TASK ITEM: Copy every line of the items below verbatim, leaving nothing out and changing nothing.

[Saved entries]
• • •
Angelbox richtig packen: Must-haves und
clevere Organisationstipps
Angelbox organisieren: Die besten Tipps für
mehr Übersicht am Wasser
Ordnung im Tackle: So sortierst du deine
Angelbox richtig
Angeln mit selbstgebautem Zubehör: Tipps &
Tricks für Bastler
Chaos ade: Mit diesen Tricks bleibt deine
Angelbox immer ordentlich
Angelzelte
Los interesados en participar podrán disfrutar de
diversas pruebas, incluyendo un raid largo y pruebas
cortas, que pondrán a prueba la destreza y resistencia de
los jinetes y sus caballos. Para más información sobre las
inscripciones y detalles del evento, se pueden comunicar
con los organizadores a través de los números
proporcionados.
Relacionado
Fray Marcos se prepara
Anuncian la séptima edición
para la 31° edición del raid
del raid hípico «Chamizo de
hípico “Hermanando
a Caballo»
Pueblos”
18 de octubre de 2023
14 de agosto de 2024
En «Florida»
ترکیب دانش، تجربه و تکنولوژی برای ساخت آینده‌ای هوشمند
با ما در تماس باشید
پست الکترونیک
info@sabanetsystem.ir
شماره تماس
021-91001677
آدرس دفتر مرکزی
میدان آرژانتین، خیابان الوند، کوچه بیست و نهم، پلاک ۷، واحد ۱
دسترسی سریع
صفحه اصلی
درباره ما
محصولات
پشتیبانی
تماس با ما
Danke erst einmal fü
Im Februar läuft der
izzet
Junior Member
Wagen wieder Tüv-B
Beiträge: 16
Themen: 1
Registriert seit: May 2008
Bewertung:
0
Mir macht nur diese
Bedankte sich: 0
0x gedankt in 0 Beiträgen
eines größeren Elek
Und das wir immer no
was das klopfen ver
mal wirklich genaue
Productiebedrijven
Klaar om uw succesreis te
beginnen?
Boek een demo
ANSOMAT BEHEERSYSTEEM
• • •
SOLUTION TO THE PROBLEM:
Angelbox richtig packen: Must-haves und
clevere Organisationstipps
Angelbox organisieren: Die besten Tipps für
mehr Übersicht am Wasser
Ordnung im Tackle: So sortierst du deine
Angelbox richtig
Angeln mit selbstgebautem Zubehör: Tipps &
Tricks für Bastler
Chaos ade: Mit diesen Tricks bleibt deine
Angelbox immer ordentlich
Angelzelte
Los interesados en participar podrán disfrutar de
diversas pruebas, incluyendo un raid largo y pruebas
cortas, que pondrán a prueba la destreza y resistencia de
los jinetes y sus caballos. Para más información sobre las
inscripciones y detalles del evento, se pueden comunicar
con los organizadores a través de los números
proporcionados.
Relacionado
Fray Marcos se prepara
Anuncian la séptima edición
para la 31° edición del raid
del raid hípico «Chamizo de
hípico “Hermanando
a Caballo»
Pueblos”
18 de octubre de 2023
14 de agosto de 2024
En «Florida»
ترکیب دانش، تجربه و تکنولوژی برای ساخت آینده‌ای هوشمند
با ما در تماس باشید
پست الکترونیک
info@sabanetsystem.ir
شماره تماس
021-91001677
آدرس دفتر مرکزی
میدان آرژانتین، خیابان الوند، کوچه بیست و نهم، پلاک ۷، واحد ۱
دسترسی سریع
صفحه اصلی
درباره ما
محصولات
پشتیبانی
تماس با ما
Danke erst einmal fü
Im Februar läuft der
izzet
Junior Member
Wagen wieder Tüv-B
Beiträge: 16
Themen: 1
Registriert seit: May 2008
Bewertung:
0
Mir macht nur diese
Bedankte sich: 0
0x gedankt in 0 Beiträgen
eines größeren Elek
Und das wir immer no
was das klopfen ver
mal wirklich genaue
Productiebedrijven
Klaar om uw succesreis te
beginnen?
Boek een demo
ANSOMAT BEHEERSYSTEEM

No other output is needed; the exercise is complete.